-------- TESTO FORNITO --------

Che siano per la cucina, il soggiorno, o la camera da letto non ha importanza: le sedie sono elementi indispensabili, ma difficili da pensare al di fuori dell’immaginario comune. La loro funzionalità sembra creare un limite, ovvero quello di non riuscire a guardare oltre quello che è il loro scopo. È questa la condanna degli oggetti di uso comune. Li tocchiamo, spostiamo ed utilizziamo tutti i giorni, inconsapevolmente, senza riflettere, semplicemente in funzione di quello che possono fare per noi.

Se cambiassimo prospettiva, però, scopriremmo che c’è molto di più.

Quando la praticità incontra l’arte

La barriera tra l’arte e la quotidianità iniziò a subire le prime fratture già dall’inizio del secolo scorso, con la nascita del Bauhaus: una scuola che partendo dall’apprendimento di pratiche artistiche, puntava alla produzione industriale, rispondendo a quelle che erano le esigenze del quotidiano, ma con un linguaggio tutto nuovo.

Una delle produzioni più iconiche e rivoluzionarie della scuola, fu proprio una sedia: la poltrona modello B3, in seguito nota come Wassily, di Marcel Breuer. Composta dalla combinazione di fasce di tessuto e tubolari d’acciaio, cambiò totalmente il modo di pensare sia la seduta, che il materiale impiegato. Da quel momento in poi, infatti, l’acciaio si piegò in sempre più forme, prima credute impossibili.

Foto: Pinterest

Molto più di una seduta

Se è vero che “le sedie sono testimoni importanti del loro tempo e ritratti delle persone che le usano”, come affermò Rolf Fehlbaum, presidente emerito di Vitra, allora bisogna dare uno sguardo alle più enigmatiche sedie di design degli ultimi tempi, per poterli comprendere a pieno.

Belle da vedere, provocative, fuorvianti. Alcune non rinunciano alla funzionalità, mettendola in primo piano e abbellendo poi il proprio design. Altre, la nascondono completamente, a tal punto che viene da domandarsi come sia possibile sedervici su. La Sedia per visite brevissime disegnata da Bruno Munari, ne è un esempio. Le improbabili proporzioni e l’insolita inclinazione rendono possibile l’appoggio, ma impediscono la seduta. Ancora, la fluttuante e scultorea sedia Panton, dell’omonimo designer: il profilo ad S la rende fluida, mentre il materiale plastico le garantisce forza. Fu questa la prima sedia al mondo ad essere stampata in una singola unità, grazie allo stampaggio ad iniezione.

-------- SEZIONE DATI --------

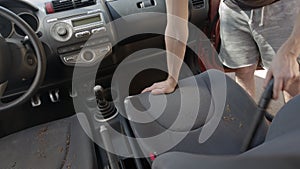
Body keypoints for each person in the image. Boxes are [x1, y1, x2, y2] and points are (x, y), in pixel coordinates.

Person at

--------

§ **ESPLORA IL MATERIALE**
1 – Rispondi alle seguenti domande sul testo sulle sedie.
(a) Di quali materiali era composta la poltrona modello B3?
(b) Quale carica viene attribuita a Rolf Fehlbaum?
(c) Grazie a quale tecnica la sedia Panton fu stampata in una singola unità?
2 – Trascrivi dal testo sulle sedie tutto ciò che va da "Quando la praticità" giù fino a "linguaggio tutto nuovo.".
3 – Indica se ciascuna affermazione concorda con il testo sulle sedie.
(a) Il Bauhaus nacque all'inizio del secolo scorso.
(b) La Sedia per visite brevissime permette di sedersi.
(c) La poltrona modello B3 era inizialmente nota come Wassily.
L'elenco è materiale a sé, distinto dal testo sulle sedie.

§ **RISULTATI DELL'ESERCIZIO**
1 –
(a) Fasce di tessuto e tubolari d’acciaio.
(b) Presidente emerito di Vitra.
(c) Lo stampaggio ad iniezione.

2 –
Quando la praticità incontra l’arte

La barriera tra l’arte e la quotidianità iniziò a subire le prime fratture già dall’inizio del secolo scorso, con la nascita del Bauhaus: una scuola che partendo dall’apprendimento di pratiche artistiche, puntava alla produzione industriale, rispondendo a quelle che erano le esigenze del quotidiano, ma con un linguaggio tutto nuovo.

3 –
(a) Sì: «già dall’inizio del secolo scorso, con la nascita del Bauhaus».
(b) No: «rendono possibile l’appoggio, ma impediscono la seduta».
(c) No: «la poltrona modello B3, in seguito nota come Wassily».